Marlene Jugl Wins IRSPM Christopher Pollitt Prize for Best Conference Paper

, by Weiwei Chen
This prize is awarded to the authors of the best paper submitted and presented during the International Research Society for Public Management conference

Marlene Jugl, of Bocconi's Department of Social and Political Sciences, is one of the two winners of Christopher Pollitt Prize for Best Conference Paper, conferred by the International Research Society for Public Management (IRSPM).

This prize is awarded during the IRSPM conference to the authors of the best paper submitted and presented at any panel of the conference (Budapest, 3-5 April, 2023). Papers are nominated by panel chairs and assessed by a committee chaired by the conference host. It is named after the late Professor Christopher Pollitt, whose outstanding public management scholarship is well known around the world.
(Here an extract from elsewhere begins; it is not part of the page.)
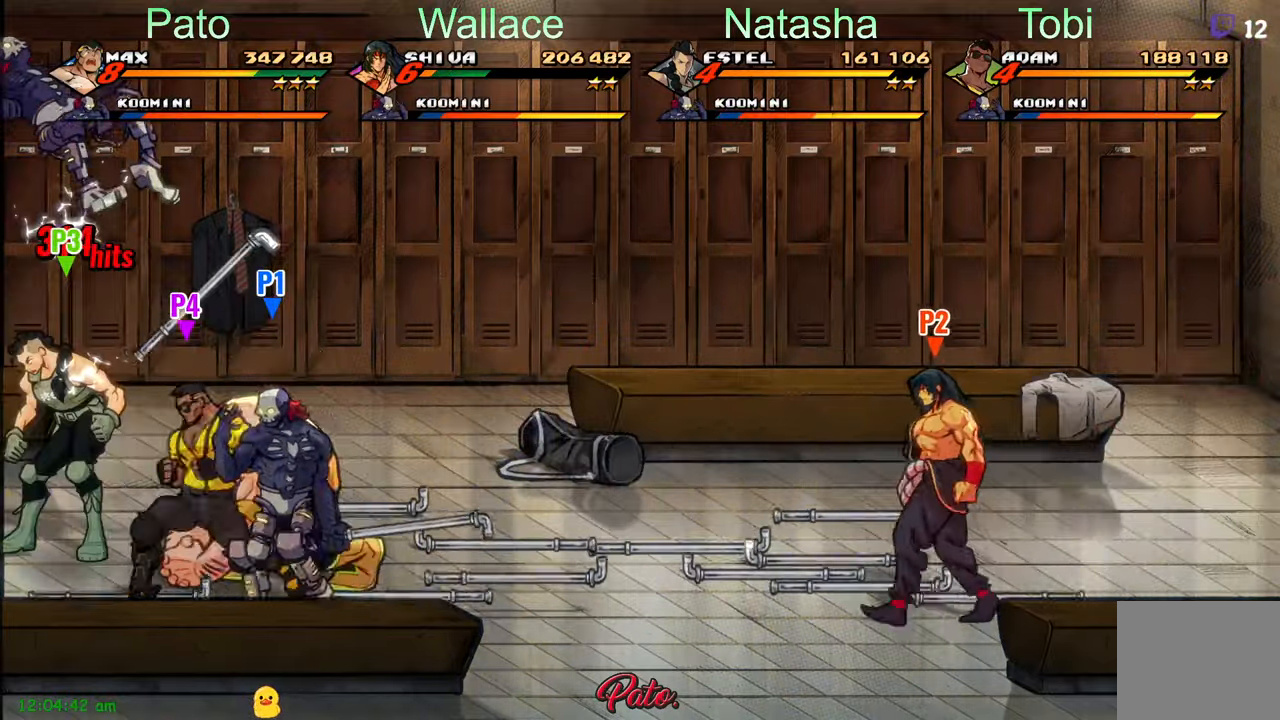
{"buttons": ["Y"], "left_stick": "center", "events": [[150, "DPAD_RIGHT", "up"], [217, "DPAD_LEFT", "down"], [267, "Y", "down"], [334, "Y", "up"], [400, "DPAD_DOWN", "up"], [417, "DPAD_LEFT", "up"], [417, "Y", "down"]]}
Prof. Jugl's paper, "Country Size, Vulnerability, and Collective Crisis Recognition", studies how different governments recognize crises to better understand the reasons why some manage crises more efficiently than others.

Previous literature has argued that the more specialized governments are, the better they are at recognizing a crisis early, but Prof. Jugl finds the opposite. "When there is a formal professional structure that focuses on monitoring crisis signals, everyone else just says 'it's their business' and does not pay attention to it. This was the case of Germany during the migration crisis in 2015. The country had a specialized monitoring unit, but they were under so much pressure that they were very afraid of sounding a false alarm. So, they completely underestimated the number of asylum seekers in 2015 and, in the end, this structure failed. Luxembourg however, being a small country, didn't have the capacity for such a specialized unit. And we would expect, based on previous research, that they would not be so good at recognizing the crisis, but they were actually better and faster," says Prof. Jugl. "It's kind of a paradox, but the reason is that in the case of Luxembourg, everyone in the government tried to contribute, which made the difference."

IRSPM's mission is to develop and support research about public management and public policy implementation amongst the international research community and to facilitate the creation and dissemination of new knowledge and understanding across this community.